Comparison shots. After soft scrub cleaning on left, before clean on right.







Age spots




Couple shots showing the brake rub. Still working on that.







Bathing in bleach water over night.


----------



## Uniblab

That's outstanding....never heard using bleach on aluminum, will have to try that sometime.


----------



## KurseD

Uniblab said:


> That's outstanding....never heard using bleach on aluminum, will have to try that sometime.

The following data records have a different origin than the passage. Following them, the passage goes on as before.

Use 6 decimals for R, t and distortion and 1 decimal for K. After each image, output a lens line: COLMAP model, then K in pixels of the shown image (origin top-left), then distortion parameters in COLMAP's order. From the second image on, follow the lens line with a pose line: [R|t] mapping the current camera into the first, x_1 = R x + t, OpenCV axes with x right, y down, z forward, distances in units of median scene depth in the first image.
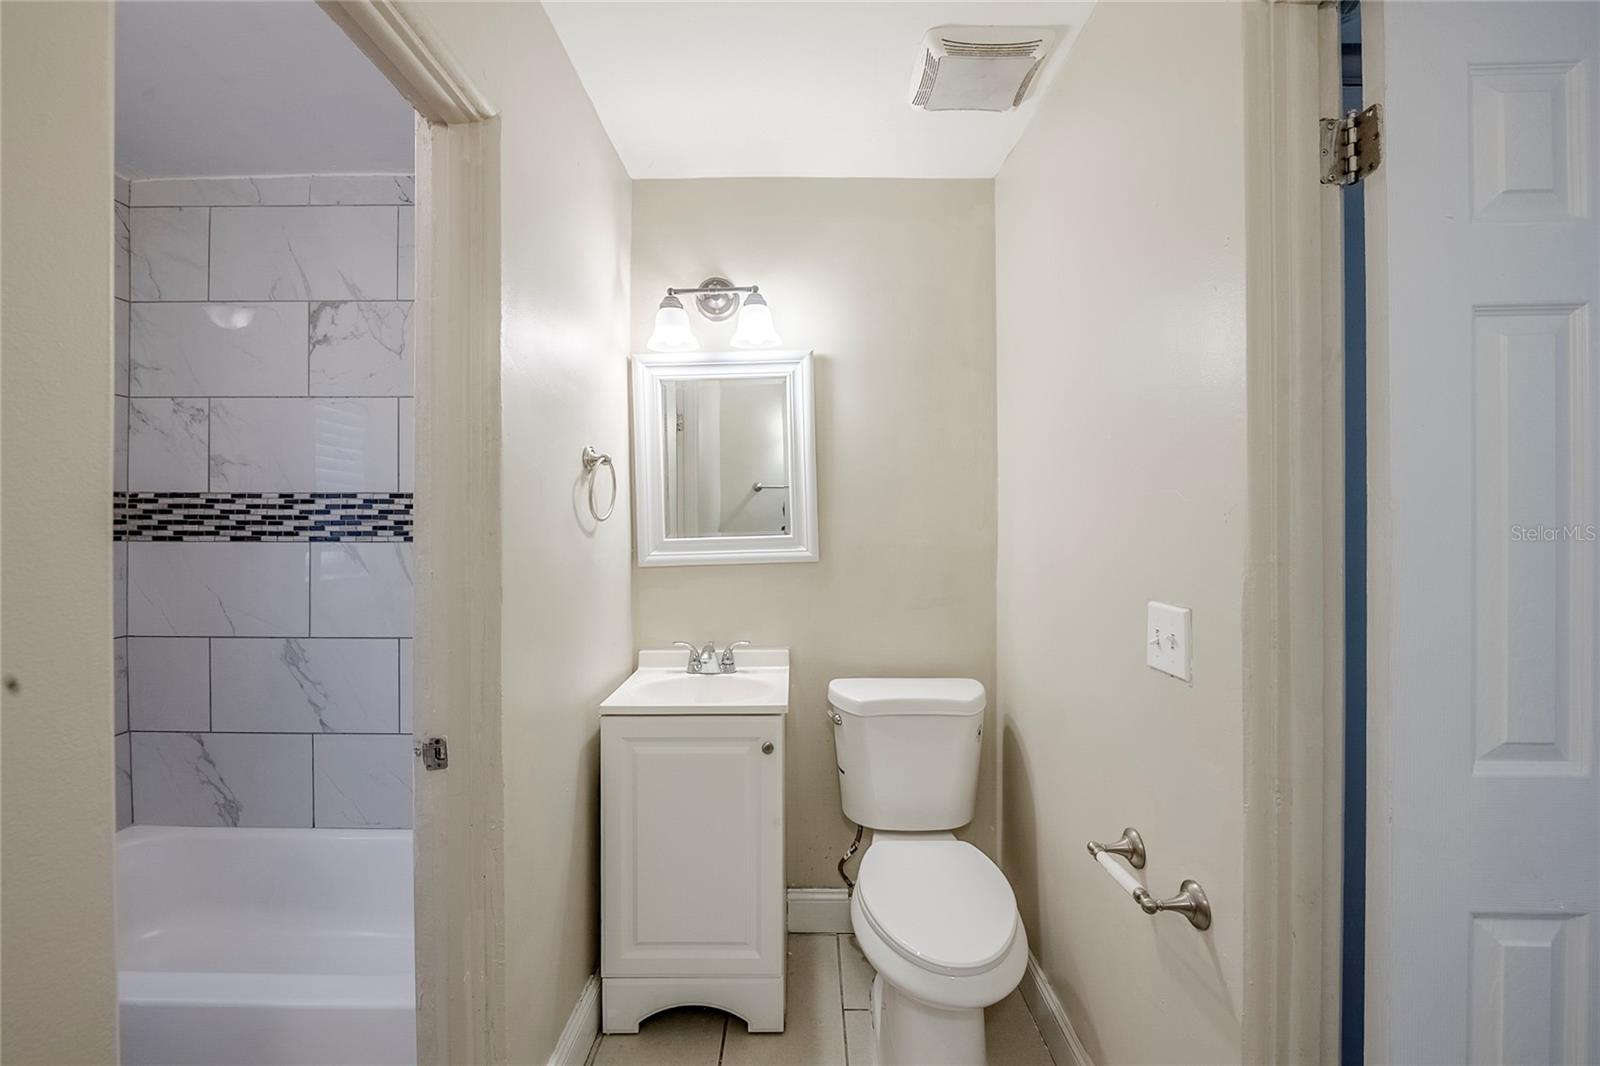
lens RADIAL K [[650.0, 0, 806.3], [0, 650.0, 530.0], [0, 0, 1]] dist [-0.012460, -0.002303]
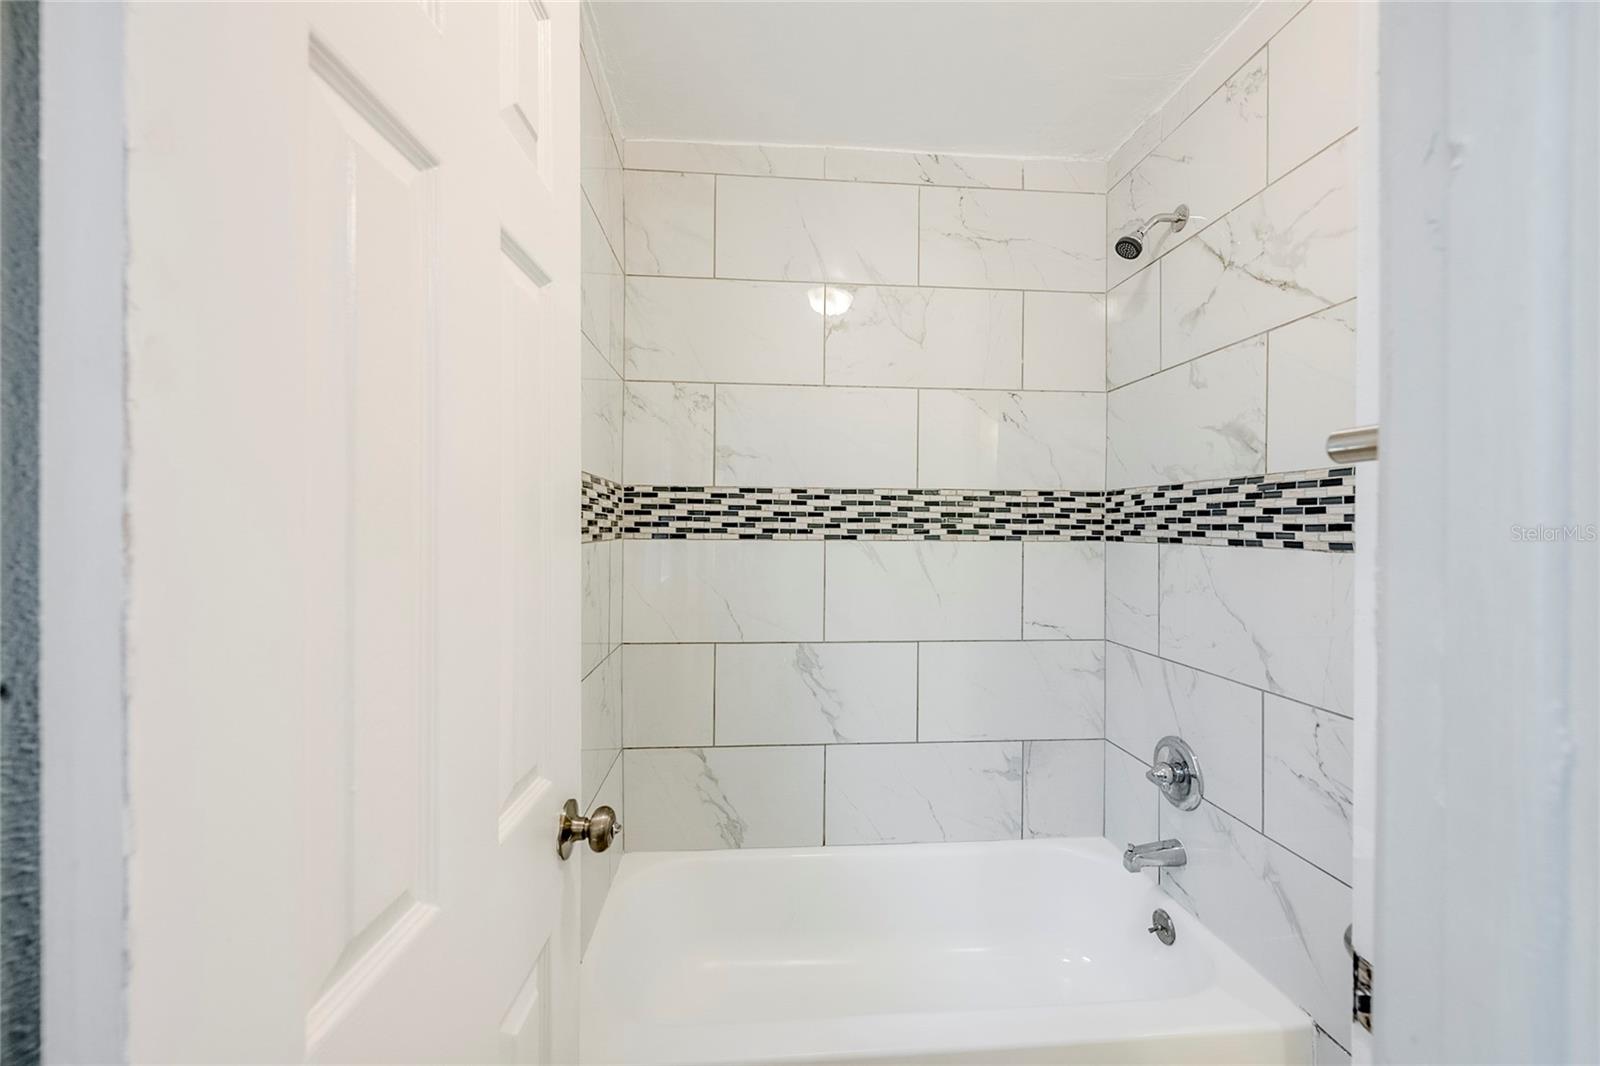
lens RADIAL K [[650.0, 0, 812.6], [0, 650.0, 528.3], [0, 0, 1]] dist [-0.012460, -0.002303]
pose [[0.996709, 0.004303, 0.080945, -0.865113], [-0.004626, 0.999982, 0.003807, -0.002533], [-0.080927, -0.004169, 0.996711, 0.060570]]
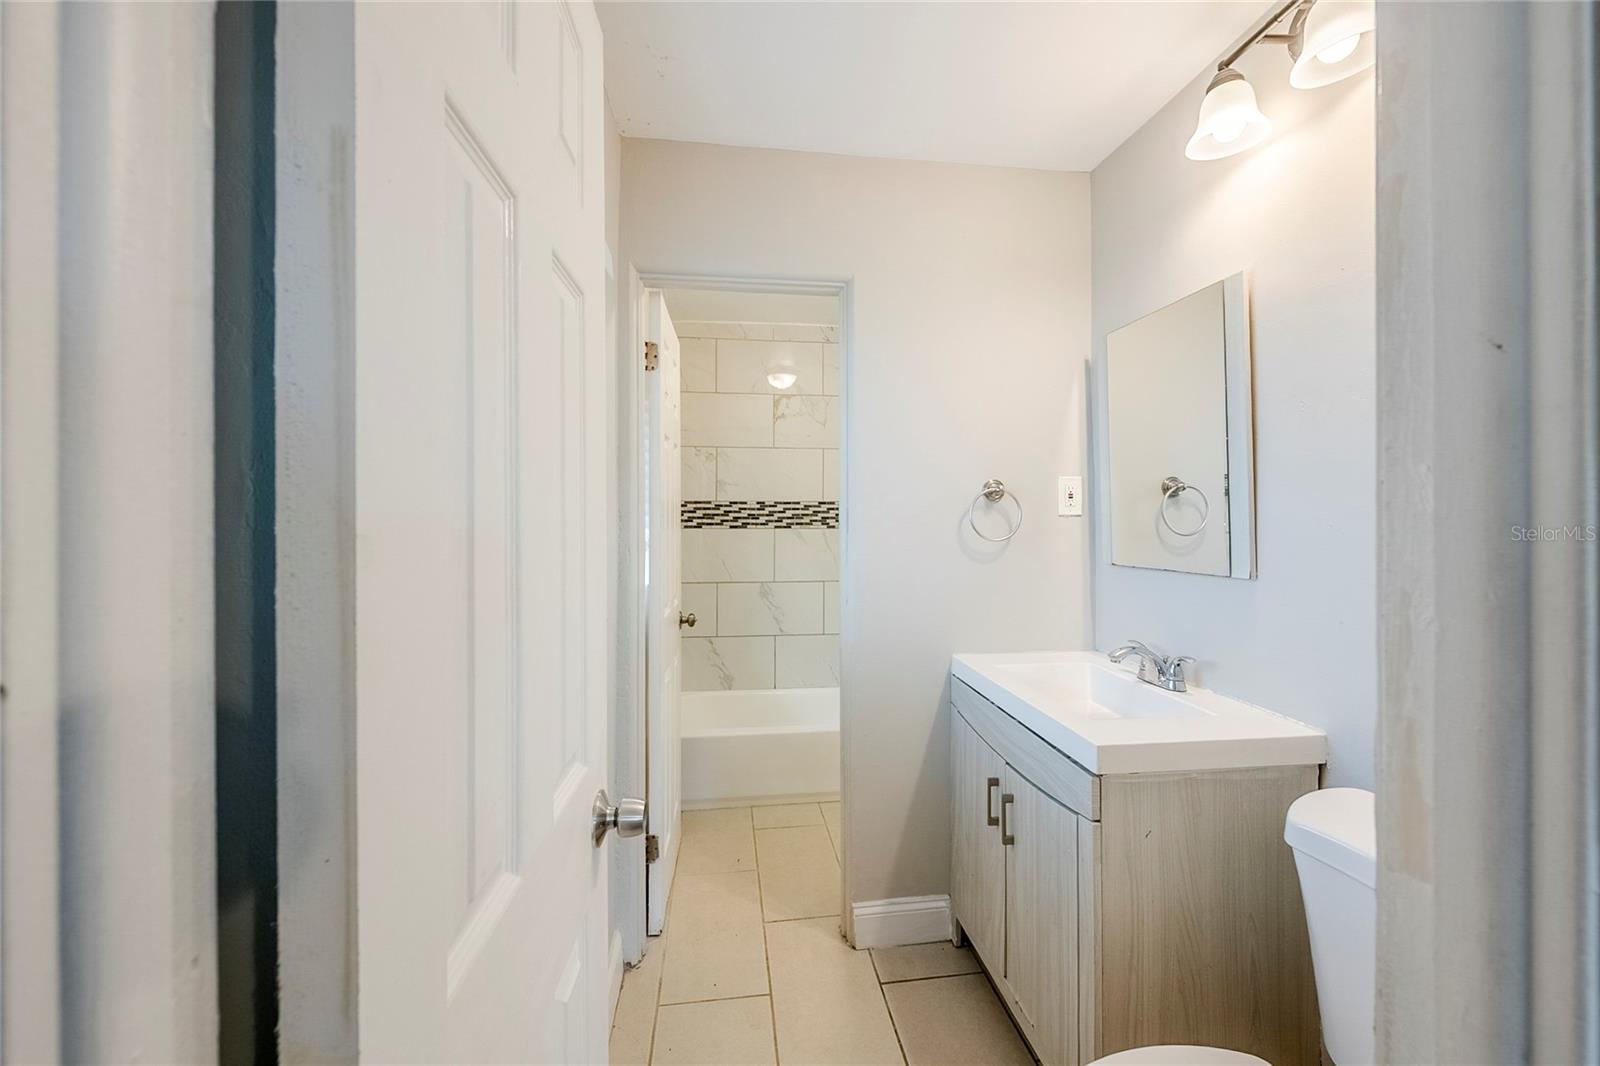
lens RADIAL K [[650.0, 0, 809.1], [0, 650.0, 525.9], [0, 0, 1]] dist [-0.012460, -0.002303]
pose [[0.992555, -0.001487, 0.121791, -0.895426], [0.001621, 0.999998, -0.001001, 0.012954], [-0.121789, 0.001191, 0.992555, -0.807805]]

The mags are actually a composite resin. Like a plastic. I wouldn't try it on aluminum. I actually coated ALL the metal parts in Vaseline to protect them from the bleach.


----------



## KurseD

Some more progress on the mags today. Finished the bleach bath on the rear and rubbed some of the brake rub off with a razor blade. The humungous cyst on my wrist is keeping me from doing any more work this evening. They're still not perfectly white, but for Skyway OE mags, they're pretty dang white. I'm happy with the results.

Comparison shots.







Brake rub gone on one side.




Also finished the head badge. Not a perfect match, but again, I'm happy with it.


----------



## macr0w

Good Job On Those Mags.


----------



## KurseD

macr0w said:


> Good Job On Those Mags.




Thanks. I finished up the front one this morning. Very happy with the outcome.


----------